[Exercise text]
Ecodesign and good practices
Eco-design of digital services is key in reducing digital technologies environmental footprint. Eco-designed services require fewer resources and thus help extend devices lifespan.
What is eco-design?
Eco-designing a website means taking into account its environmental impact at each stage of its life cycle: from specs, to functional and graphic design, to final use, including developement and maintenance. It’s a global way of thinking (and working!)
Eco-design aims to question every digital trades, for the better: in addition to its positive impact for the environment, it also improves efficiency of digital services. Many tools and good practices are available to guide you on this virtuous path.
The eco-design approach of a digital service is based on 5 fundamentals:
- Definition of the service’s functional unit: i.e. its main function for the user, as an action (for exemple: “buying a train ticket” or “consulting its bank account weekly”)
- Assessing the environmental impact of every equipment necessary for the service implementation…
- … for every stage of its life cycle (manufacture, use, end of life)…
- … according to several environmental indicators (resources depletion, water consumption, pollutant emissions…)!
- Following a process of constant improvement, prioritizing main levers of improvement first.
Learn more: Ecoconception web, les 115 bonnes pratiques and Sobriété numérique : les clés pour agir
The 115 good practices you will follow
For websites designers and developers, the book Ecoconception web, les 115 bonnes pratiques explains very concretely how to ecodesign websites and online services. These good practices are covering every steps, from design to exploitation through realisation (also, you can find them everywhere on this website!) The goal: decreasing the resource footprint at least by half!
- Book: Ecoconception web, les 115 bonnes pratiques
- Good practices online: Les 115 bonnes pratiques (GitHub)
- Checklist good practices in french (V4): Checklist des bonnes pratiques
- Checklist good practices in english (V3): Ecometer best practices
Some good practices
Here are some good practices to start with!
Reduce page weight
- Optimize images: choose the right format and reduce the size. For logos and illustrations: Use SVG format. For photos: prefer WebP format or optimized jpeg. For icons: pick glyphs or CSS styles.
- Avoid videos or minimize their length. Provide several formats suitable for viewing contexts, or use services offering optimized formats. Disable autoplay.
- Compress files: HTML, CSS, JS…
- Enable browser caching during development to avoid reloading the same data when revisiting
Reduce page complexity
- Limit content and features to the essential. 45% of features are never used: question the reel need.
- Opt for mobile-first approach before designing for desktop. This allows a functional coverage limited to the essential, avoids unnecessary consumption of bandwidth and ensure smooth running on mobile devices.
- Avoid infinite scroll. Prefer user action to display more information.
- Avoid costly JavaScript animations, like carousels. Prefer regular content updates.
Limit requests number
- Use system fonts (Arial, Tahoma, Times New Roman, Verdana…), which don’t need to be downloaded, unlike custom fonts.
[/Exercise text]
[Information supplied]
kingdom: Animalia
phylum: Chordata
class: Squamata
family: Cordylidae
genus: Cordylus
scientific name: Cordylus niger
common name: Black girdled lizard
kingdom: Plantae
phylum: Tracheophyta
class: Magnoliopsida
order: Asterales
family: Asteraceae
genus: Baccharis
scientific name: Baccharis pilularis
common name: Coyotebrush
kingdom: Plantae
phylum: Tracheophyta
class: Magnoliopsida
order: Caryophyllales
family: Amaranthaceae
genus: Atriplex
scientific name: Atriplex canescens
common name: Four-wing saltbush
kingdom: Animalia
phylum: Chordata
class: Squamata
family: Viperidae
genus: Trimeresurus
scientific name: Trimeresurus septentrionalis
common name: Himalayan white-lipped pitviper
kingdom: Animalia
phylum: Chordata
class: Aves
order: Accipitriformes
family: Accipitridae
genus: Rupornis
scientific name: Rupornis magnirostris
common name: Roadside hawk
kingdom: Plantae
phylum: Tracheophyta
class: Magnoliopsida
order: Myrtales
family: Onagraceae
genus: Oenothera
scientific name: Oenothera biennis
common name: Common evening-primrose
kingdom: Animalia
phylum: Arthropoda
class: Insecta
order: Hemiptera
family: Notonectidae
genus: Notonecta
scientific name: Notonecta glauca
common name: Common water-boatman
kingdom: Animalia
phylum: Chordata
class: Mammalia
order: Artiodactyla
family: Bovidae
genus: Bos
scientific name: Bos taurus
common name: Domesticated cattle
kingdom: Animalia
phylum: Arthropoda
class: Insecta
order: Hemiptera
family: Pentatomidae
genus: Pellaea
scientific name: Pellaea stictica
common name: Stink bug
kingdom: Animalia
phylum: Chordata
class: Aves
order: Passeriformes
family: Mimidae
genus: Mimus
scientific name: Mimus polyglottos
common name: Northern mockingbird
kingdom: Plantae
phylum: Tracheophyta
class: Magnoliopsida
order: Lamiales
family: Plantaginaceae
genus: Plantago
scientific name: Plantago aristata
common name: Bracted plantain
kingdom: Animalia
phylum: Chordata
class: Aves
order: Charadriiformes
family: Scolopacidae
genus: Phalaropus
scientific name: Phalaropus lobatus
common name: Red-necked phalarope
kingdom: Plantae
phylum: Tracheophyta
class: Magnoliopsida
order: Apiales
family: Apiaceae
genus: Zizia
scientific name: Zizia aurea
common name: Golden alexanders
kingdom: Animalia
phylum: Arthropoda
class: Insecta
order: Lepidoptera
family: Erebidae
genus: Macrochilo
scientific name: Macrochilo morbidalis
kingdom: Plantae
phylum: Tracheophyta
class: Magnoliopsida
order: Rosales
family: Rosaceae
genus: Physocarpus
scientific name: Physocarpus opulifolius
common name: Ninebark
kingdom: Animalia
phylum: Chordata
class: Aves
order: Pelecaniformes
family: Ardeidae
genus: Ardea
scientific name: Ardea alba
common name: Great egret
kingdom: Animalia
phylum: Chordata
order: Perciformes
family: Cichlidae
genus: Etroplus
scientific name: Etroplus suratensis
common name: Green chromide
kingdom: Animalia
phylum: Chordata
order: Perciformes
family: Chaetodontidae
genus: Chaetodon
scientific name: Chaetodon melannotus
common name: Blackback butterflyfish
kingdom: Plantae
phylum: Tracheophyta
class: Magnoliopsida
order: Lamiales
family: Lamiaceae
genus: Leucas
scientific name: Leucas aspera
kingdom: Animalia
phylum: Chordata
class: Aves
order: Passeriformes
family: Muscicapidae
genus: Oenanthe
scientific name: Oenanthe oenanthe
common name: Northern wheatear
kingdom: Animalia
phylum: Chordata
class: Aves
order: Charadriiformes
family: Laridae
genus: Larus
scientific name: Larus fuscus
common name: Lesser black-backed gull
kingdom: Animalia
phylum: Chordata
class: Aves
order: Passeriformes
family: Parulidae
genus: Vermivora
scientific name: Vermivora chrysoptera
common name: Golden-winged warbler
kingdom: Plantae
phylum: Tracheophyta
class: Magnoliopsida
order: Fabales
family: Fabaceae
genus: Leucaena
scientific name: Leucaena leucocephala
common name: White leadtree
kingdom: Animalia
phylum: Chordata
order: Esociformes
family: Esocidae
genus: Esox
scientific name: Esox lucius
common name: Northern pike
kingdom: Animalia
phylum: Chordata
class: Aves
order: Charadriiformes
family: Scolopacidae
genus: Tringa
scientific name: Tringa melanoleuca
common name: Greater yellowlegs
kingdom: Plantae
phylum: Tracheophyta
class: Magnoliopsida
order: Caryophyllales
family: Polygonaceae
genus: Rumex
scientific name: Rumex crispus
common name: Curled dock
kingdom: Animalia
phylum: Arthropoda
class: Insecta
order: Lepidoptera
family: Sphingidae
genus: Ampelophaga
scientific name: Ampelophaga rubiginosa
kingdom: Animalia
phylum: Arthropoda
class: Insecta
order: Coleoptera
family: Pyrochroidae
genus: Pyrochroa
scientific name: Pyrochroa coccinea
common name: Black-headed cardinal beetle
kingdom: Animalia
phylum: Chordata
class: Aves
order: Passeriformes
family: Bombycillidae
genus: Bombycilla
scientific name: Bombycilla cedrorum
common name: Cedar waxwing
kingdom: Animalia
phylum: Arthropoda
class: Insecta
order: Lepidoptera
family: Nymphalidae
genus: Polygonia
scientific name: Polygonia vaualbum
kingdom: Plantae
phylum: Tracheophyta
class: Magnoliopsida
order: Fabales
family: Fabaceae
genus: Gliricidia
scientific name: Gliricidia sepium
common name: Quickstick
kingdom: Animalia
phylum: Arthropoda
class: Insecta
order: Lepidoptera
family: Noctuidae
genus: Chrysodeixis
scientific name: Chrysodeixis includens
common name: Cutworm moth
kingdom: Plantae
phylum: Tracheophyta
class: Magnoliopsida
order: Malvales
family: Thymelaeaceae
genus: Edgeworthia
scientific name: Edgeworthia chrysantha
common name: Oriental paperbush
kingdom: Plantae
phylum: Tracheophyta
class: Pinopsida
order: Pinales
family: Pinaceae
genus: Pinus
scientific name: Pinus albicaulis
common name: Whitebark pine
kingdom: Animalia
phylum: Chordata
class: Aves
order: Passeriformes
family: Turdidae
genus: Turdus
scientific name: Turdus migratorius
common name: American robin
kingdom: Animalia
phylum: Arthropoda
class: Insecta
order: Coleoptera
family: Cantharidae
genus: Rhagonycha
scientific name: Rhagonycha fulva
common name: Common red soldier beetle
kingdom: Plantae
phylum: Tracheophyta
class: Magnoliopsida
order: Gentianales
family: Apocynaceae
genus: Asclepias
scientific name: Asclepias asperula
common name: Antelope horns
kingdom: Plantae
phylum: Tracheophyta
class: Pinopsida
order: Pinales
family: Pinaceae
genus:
[/Information supplied]
Check your understanding:
• A. In the eco-design text, rewrite the passage starting with "The eco-design approach" and going on through "consumption, pollutant emissions…)!", putting "ecological impact" in place of "environmental impact".
• B. Translate this sentence from the eco-design text into Spanish: "Avoid videos or minimize their length."
Rely only on the eco-design text.

Answers for the tasks:
• A.
The eco-design approach of a digital service is based on 5 fundamentals:
- Definition of the service’s functional unit: i.e. its main function for the user, as an action (for exemple: “buying a train ticket” or “consulting its bank account weekly”)
- Assessing the ecological impact of every equipment necessary for the service implementation…
- … for every stage of its life cycle (manufacture, use, end of life)…
- … according to several environmental indicators (resources depletion, water consumption, pollutant emissions…)!

• B. Evite los videos o reduzca su duración.